WRITTEN EXERCISE ->
Please list every line in the data that contains the string "kern", matching its case exactly.

___ THE DATA

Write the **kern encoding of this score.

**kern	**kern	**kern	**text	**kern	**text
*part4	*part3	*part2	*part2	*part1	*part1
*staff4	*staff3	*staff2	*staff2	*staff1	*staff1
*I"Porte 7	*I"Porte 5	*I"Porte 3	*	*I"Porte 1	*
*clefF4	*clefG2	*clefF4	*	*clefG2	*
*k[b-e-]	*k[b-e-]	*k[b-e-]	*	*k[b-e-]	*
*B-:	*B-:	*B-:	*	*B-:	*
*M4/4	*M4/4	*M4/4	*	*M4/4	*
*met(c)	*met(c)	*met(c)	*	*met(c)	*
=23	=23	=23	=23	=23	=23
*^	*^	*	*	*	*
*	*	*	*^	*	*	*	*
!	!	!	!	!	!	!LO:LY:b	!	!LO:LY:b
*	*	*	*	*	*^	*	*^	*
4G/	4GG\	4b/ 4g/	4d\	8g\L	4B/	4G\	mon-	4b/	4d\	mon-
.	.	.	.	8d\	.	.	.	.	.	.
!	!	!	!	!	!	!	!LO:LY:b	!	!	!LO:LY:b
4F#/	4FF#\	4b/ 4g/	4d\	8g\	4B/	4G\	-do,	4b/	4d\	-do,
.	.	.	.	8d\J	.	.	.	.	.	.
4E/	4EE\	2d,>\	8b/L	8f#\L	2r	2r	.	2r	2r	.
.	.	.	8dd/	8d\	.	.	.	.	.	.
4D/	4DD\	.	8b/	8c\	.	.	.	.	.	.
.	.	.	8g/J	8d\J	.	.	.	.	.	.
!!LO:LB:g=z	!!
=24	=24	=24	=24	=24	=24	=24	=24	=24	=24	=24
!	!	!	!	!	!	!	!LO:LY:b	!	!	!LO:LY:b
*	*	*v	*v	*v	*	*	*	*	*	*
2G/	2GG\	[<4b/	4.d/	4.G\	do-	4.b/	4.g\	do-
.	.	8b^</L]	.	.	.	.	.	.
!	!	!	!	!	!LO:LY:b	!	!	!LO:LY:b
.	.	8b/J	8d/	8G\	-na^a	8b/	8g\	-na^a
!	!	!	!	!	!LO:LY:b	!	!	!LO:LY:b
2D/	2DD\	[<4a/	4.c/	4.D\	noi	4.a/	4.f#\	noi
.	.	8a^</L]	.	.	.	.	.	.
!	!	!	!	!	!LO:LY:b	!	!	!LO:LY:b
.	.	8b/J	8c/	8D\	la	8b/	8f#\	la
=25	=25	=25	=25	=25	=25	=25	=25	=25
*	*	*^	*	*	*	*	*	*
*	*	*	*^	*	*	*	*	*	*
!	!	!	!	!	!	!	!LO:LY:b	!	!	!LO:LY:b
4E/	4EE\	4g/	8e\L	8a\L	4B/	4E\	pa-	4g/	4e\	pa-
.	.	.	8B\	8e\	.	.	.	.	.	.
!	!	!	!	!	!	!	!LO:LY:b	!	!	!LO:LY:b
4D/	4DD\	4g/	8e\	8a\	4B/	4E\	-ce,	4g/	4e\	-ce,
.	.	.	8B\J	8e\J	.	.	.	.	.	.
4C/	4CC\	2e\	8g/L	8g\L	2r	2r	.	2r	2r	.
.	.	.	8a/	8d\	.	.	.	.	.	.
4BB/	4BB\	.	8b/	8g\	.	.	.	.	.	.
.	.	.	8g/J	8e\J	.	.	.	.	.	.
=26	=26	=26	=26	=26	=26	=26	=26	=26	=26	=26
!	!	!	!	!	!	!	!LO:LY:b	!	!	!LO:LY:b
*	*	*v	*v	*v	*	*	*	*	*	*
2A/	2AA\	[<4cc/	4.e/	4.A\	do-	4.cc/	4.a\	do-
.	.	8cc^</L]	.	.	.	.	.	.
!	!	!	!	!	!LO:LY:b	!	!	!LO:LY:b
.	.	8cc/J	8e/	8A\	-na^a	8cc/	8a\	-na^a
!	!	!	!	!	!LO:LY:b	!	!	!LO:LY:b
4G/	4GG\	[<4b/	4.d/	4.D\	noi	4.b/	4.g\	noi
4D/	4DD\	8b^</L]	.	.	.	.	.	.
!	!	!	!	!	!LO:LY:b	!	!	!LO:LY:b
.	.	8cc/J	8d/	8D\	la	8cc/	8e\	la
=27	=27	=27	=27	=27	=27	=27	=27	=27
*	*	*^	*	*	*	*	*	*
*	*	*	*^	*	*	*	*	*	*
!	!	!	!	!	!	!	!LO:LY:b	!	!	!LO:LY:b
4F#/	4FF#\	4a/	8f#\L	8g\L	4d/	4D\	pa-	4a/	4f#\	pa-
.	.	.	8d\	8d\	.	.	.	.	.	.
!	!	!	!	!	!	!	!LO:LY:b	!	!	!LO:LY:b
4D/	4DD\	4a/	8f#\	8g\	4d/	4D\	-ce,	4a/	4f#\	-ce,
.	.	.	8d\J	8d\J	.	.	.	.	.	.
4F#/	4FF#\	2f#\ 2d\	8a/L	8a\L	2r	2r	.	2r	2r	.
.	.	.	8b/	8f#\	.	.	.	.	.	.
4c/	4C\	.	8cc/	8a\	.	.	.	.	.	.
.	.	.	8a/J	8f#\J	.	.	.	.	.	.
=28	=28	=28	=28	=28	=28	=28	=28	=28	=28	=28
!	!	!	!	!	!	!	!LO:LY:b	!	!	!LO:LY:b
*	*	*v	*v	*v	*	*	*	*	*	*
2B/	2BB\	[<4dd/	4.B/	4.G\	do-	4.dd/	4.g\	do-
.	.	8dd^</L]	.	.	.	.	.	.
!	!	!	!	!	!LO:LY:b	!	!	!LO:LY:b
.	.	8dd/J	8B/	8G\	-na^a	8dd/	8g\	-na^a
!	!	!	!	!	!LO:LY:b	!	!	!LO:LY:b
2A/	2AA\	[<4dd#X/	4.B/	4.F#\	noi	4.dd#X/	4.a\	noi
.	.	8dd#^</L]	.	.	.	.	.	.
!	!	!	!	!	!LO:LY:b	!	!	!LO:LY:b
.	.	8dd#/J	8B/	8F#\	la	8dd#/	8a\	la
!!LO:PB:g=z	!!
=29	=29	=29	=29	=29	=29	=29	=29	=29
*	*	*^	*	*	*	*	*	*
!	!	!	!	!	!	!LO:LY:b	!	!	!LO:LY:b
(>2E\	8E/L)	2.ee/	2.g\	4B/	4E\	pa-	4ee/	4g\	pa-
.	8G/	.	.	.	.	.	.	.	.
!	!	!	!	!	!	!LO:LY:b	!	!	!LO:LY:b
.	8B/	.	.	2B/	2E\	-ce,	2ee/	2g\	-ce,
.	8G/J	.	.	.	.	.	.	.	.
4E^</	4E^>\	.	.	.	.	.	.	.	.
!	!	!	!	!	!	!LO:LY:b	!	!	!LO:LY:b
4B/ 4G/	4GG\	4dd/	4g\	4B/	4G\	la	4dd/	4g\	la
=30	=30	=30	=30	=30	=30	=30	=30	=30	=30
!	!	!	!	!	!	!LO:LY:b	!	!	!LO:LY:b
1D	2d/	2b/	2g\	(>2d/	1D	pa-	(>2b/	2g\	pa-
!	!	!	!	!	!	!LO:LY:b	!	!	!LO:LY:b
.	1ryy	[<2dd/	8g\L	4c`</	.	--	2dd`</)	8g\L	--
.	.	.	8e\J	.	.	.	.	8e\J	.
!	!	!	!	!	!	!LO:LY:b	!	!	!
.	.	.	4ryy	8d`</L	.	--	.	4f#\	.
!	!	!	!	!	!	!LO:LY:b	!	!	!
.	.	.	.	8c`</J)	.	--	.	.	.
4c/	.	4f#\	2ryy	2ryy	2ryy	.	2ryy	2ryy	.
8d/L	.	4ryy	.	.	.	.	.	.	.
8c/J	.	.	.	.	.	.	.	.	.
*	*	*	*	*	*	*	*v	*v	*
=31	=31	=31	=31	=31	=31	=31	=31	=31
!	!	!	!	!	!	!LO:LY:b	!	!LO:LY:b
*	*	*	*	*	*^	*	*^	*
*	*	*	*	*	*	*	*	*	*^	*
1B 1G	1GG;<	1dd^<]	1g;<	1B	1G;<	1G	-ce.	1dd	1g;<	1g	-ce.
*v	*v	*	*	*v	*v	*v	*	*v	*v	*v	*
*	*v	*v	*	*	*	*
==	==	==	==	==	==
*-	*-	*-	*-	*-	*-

______

ANSWER FOR THIS EXERCISE ->
Write the **kern encoding of this score.
**kern	**kern	**kern	**text	**kern	**text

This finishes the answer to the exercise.